| Rendered chart images |

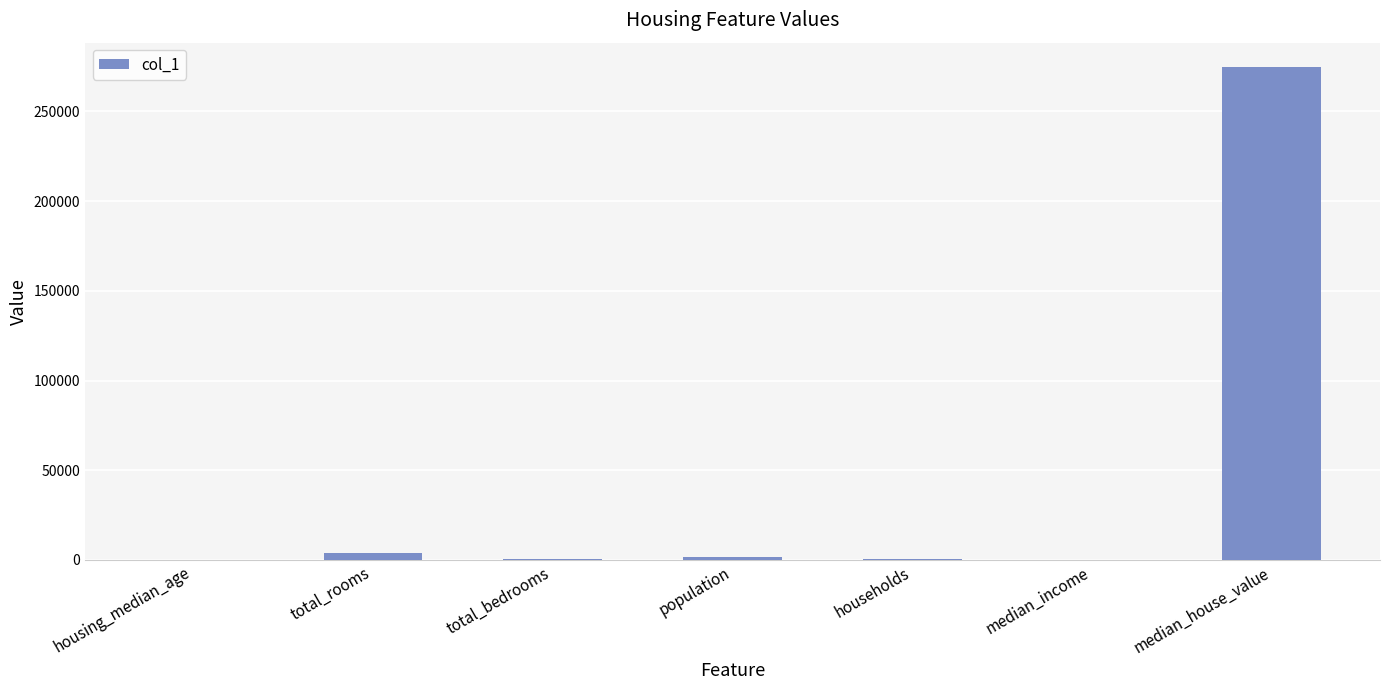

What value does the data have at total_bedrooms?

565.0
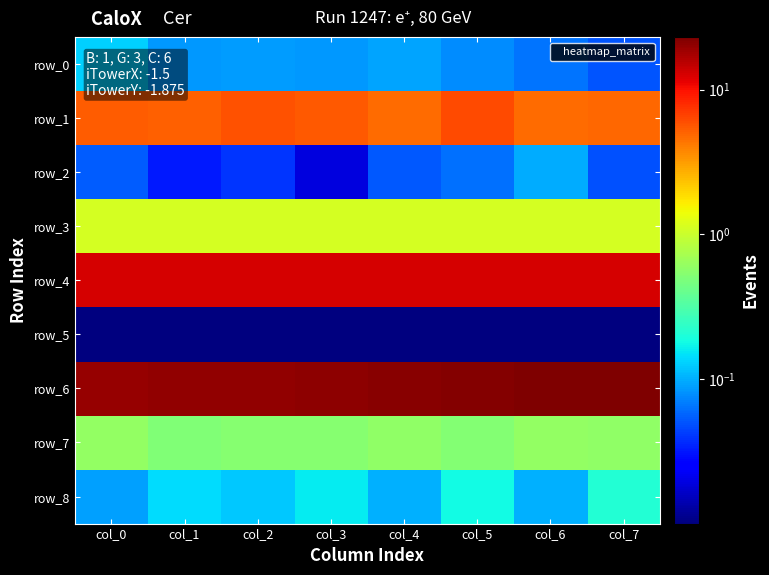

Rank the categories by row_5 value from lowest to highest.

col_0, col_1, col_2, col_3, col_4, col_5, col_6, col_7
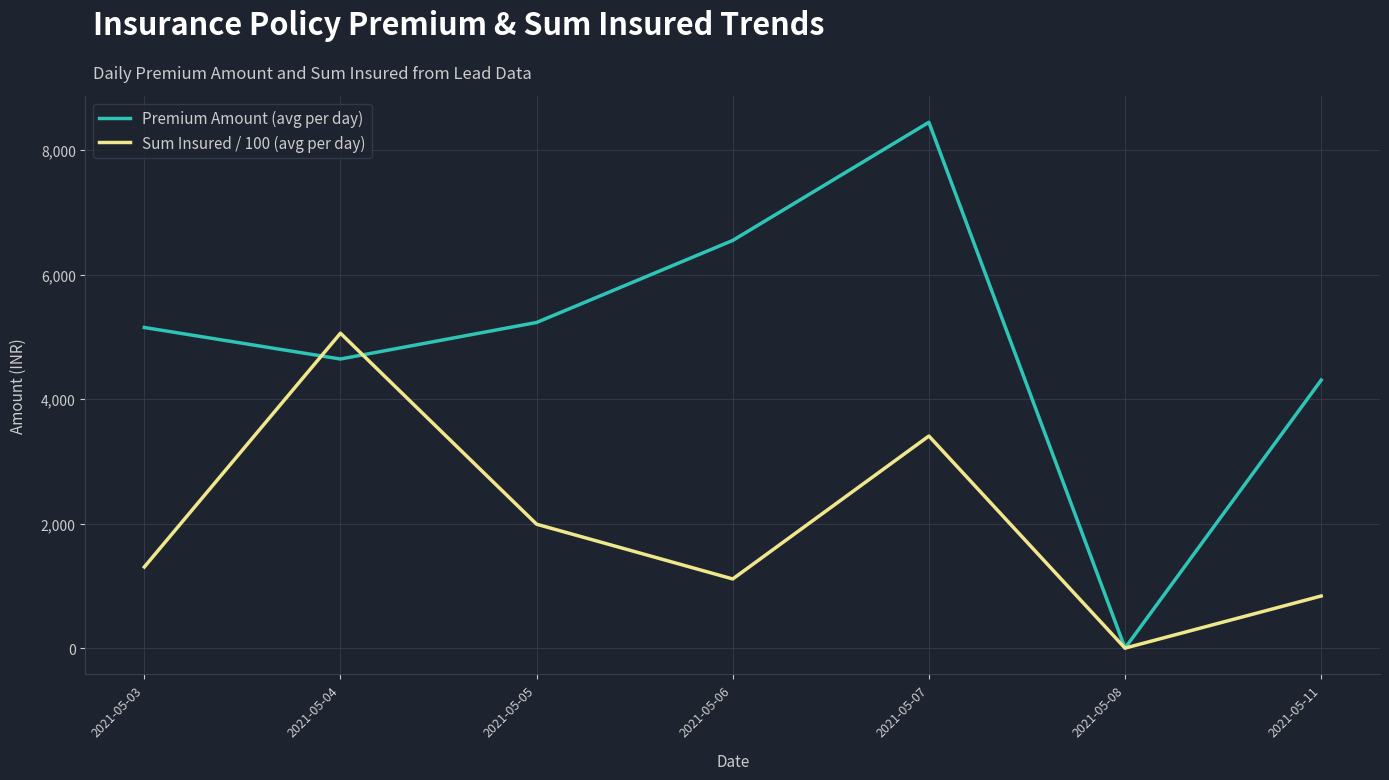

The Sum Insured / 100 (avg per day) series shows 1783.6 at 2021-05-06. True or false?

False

| TASK STATEMENT |
Please swap "value" for "reading" everywhere in the text lines of the listing above and write them out again with everything else unchanged, omitting the pictures.

| ANSWER SPACE |
What reading does the data have at total_bedrooms?

565.0

Rank the categories by row_5 reading from lowest to highest.

col_0, col_1, col_2, col_3, col_4, col_5, col_6, col_7

The Sum Insured / 100 (avg per day) series shows 1783.6 at 2021-05-06. True or false?

False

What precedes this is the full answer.